Theoretical Prediction of Thermal Expansion Anisotropy for Y2Si2O7 Environmental Barrier Coatings Using a Deep Neural Network Potential and Comparison to Experiment

Materials (Basel). 2024 Jan 5;17(2):286. doi: 10.3390/ma17020286.

Abstract

Environmental barrier coatings (EBCs) are an enabling technology for silicon carbide (SiC)-based ceramic matrix composites (CMCs) in extreme environments such as gas turbine engines. However, the development of new coating systems is hindered by the large design space and difficulty in predicting the properties for these materials. Density Functional Theory (DFT) has successfully been used to model and predict some thermodynamic and thermo-mechanical properties of high-temperature ceramics for EBCs, although these calculations are challenging due to their high computational costs. In this work, we use machine learning to train a deep neural network potential (DNP) for Y2Si2O7, which is then applied to calculate the thermodynamic and thermo-mechanical properties at near-DFT accuracy much faster and using less computational resources than DFT. We use this DNP to predict the phonon-based thermodynamic properties of Y2Si2O7 with good agreement to DFT and experiments.

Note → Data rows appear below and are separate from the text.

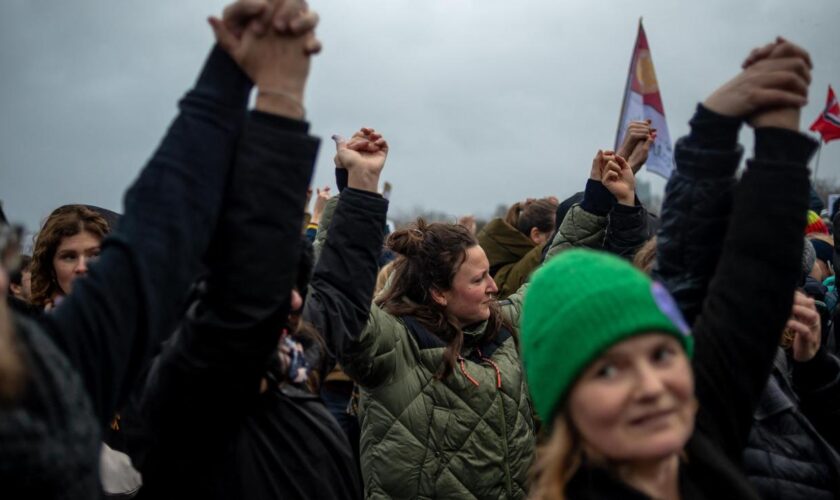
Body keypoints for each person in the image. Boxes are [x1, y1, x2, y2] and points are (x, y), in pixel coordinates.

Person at [0, 1, 320, 497]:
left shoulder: (40, 366)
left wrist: (242, 77)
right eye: (68, 256)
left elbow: (159, 231)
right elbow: (234, 315)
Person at [522, 37, 816, 499]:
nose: (652, 386)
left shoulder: (702, 444)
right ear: (564, 404)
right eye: (607, 372)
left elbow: (754, 279)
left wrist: (756, 132)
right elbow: (687, 269)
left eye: (662, 355)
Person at [307, 135, 544, 499]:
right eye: (479, 279)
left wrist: (607, 203)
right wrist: (358, 189)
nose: (495, 287)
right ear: (438, 292)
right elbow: (340, 296)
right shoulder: (392, 345)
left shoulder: (503, 325)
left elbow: (556, 275)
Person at [28, 204, 110, 309]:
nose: (82, 267)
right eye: (69, 257)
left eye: (95, 255)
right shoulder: (27, 323)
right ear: (51, 268)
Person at [478, 197, 557, 298]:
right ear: (536, 235)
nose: (560, 239)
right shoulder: (530, 263)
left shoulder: (508, 255)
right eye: (556, 234)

We also utilize the DNP to calculate the anisotropic, lattice direction-dependent coefficients of thermal expansion (CTEs) for Y2Si2O7. Molecular dynamics trajectories using the DNP correctly demonstrate the accurate prediction of the anisotropy of the CTE in good agreement with the diffraction experiments. In the future, this DNP could be applied to accelerate additional property calculations for Y2Si2O7 compared to DFT or experiments.

Keywords: density functional theory; environmental barrier coatings; machine learning; molecular dynamics; thermodynamics.